Friday, October 16, 2015
Jean Raspail (1925) is a French author, traveller and explorer.
During the first twenty years of his career, he travelled the world to discover populations threatened by the confrontation with modernity. In 1950–52, he led the Tierra del Fuego–Alaska car trek and in 1954, the French research expedition to the land of the Incas. In 1981, his novel Moi, Antoine de Tounens, roi de Patagonie ('I, Antoine of Tounens, King of Patagonia'), won the Grand Prix du Roman (award for a novel) of the Académie française.
His traditional Catholicism serves as an inspiration for many of his utopian works, in which the ideologies of Communism and Liberalism are shown to fail, and a Catholic monarchy is restored. In the novel Sire, a French king is crowned in Reims in February 1999, the 18-year-old Philippe Pharamond de Bourbon, a direct descendant of the last French kings.
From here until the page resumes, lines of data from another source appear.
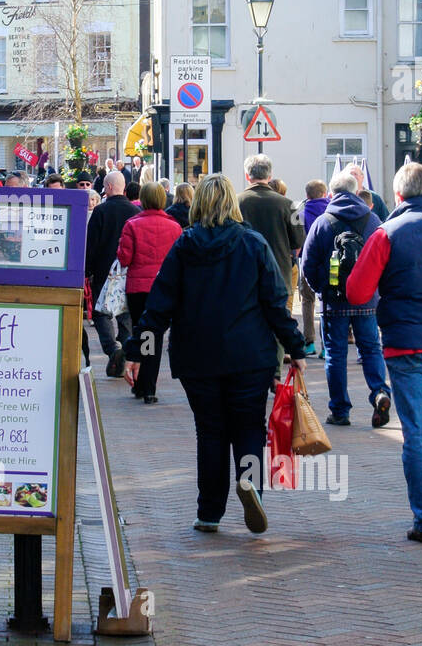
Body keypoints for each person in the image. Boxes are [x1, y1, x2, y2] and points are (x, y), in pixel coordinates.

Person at [123, 174, 306, 534]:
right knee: (249, 428)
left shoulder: (184, 246)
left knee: (210, 432)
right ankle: (250, 486)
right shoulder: (253, 244)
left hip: (198, 358)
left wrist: (138, 351)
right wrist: (296, 348)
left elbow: (158, 307)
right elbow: (275, 304)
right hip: (249, 356)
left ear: (199, 205)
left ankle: (209, 511)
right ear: (232, 204)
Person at [346, 163, 422, 542]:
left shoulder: (387, 233)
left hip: (407, 343)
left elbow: (357, 293)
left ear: (398, 196)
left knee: (417, 431)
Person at [300, 169, 390, 428]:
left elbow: (308, 262)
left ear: (331, 193)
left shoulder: (323, 221)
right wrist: (373, 289)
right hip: (366, 300)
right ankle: (379, 392)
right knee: (371, 348)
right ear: (355, 190)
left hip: (334, 300)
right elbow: (384, 257)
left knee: (336, 354)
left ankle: (340, 410)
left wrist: (322, 289)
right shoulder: (372, 220)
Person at [238, 153, 305, 376]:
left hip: (244, 276)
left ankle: (250, 370)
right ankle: (274, 374)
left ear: (247, 176)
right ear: (270, 175)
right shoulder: (291, 205)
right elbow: (298, 242)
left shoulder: (235, 203)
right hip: (279, 275)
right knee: (277, 326)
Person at [116, 182, 181, 401]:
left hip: (138, 288)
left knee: (142, 333)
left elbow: (124, 259)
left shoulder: (132, 225)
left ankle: (142, 384)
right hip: (164, 288)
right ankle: (148, 386)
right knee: (155, 336)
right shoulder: (174, 227)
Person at [85, 170, 137, 376]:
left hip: (103, 270)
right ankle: (125, 347)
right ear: (123, 187)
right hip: (127, 271)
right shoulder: (135, 212)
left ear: (107, 188)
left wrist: (87, 270)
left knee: (100, 313)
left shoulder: (101, 211)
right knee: (125, 313)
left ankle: (112, 349)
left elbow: (91, 244)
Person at [300, 180, 329, 356]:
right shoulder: (332, 209)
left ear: (307, 195)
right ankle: (326, 346)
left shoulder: (300, 212)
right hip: (326, 261)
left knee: (307, 300)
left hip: (307, 259)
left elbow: (299, 238)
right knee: (325, 301)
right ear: (325, 193)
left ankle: (309, 342)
Raspail's seminal work is The Camp of the Saints (1973). In it, he predicted the overwhelming collapse of Western civilization in a 'tidal wave' of Third World immigration. Today, the book is popular among immigration reductionists, and has been reprinted by John Tanton's The Social Contract Press. After Camp of the Saints, Raspail wrote many successful novels, including North, Sire and The Fisher's Ring. He fits into the family of novelists like Roger Nimier, Dino Buzzati and Michel Déon.
An article which he wrote in Le Figaro on 17 June 2004, entitled "The Fatherland Betrayed by the Republic", in which he criticized the French immigration policy, was sued by International League against Racism and Anti-Semitism on the grounds of "incitement to racial hatred", but the action was turned down by the court on 28 October.